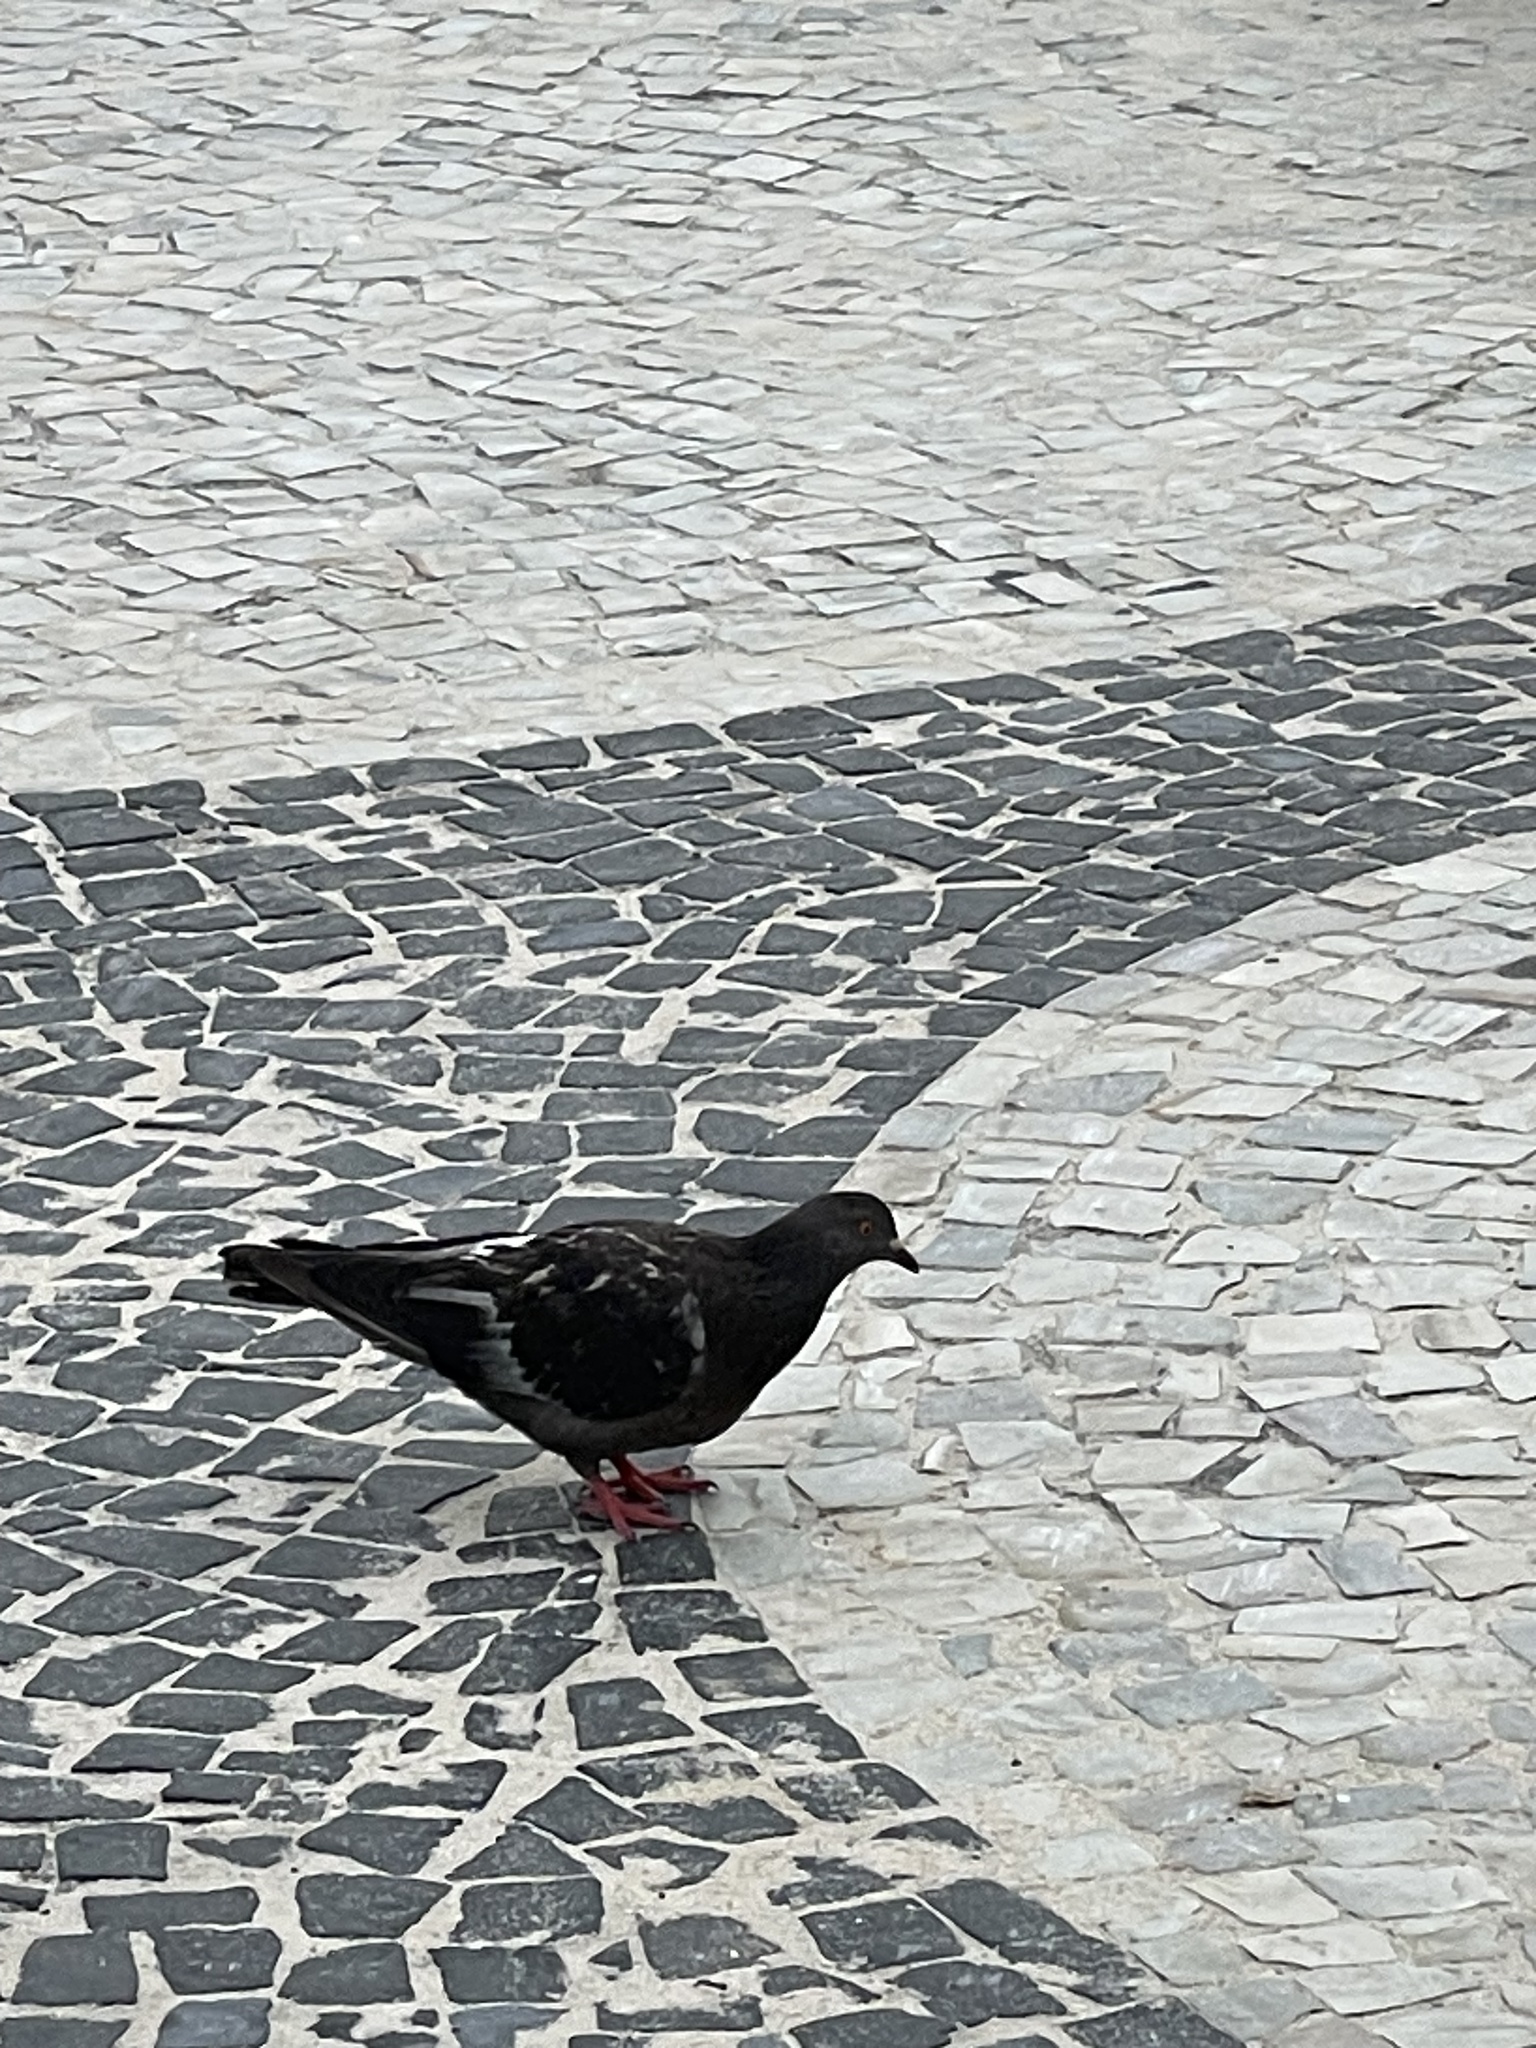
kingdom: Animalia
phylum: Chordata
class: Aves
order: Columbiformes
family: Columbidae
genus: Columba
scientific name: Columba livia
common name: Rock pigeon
- - - -
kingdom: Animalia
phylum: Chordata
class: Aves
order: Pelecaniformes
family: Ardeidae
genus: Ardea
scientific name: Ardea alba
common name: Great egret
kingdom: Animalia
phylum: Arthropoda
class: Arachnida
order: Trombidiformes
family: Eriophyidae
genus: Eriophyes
- - - -
Please pull out every line in the material above that contains the string "name". Only matches with the same capitalization count.

Full output:
scientific name: Columba livia
common name: Rock pigeon
scientific name: Ardea alba
common name: Great egret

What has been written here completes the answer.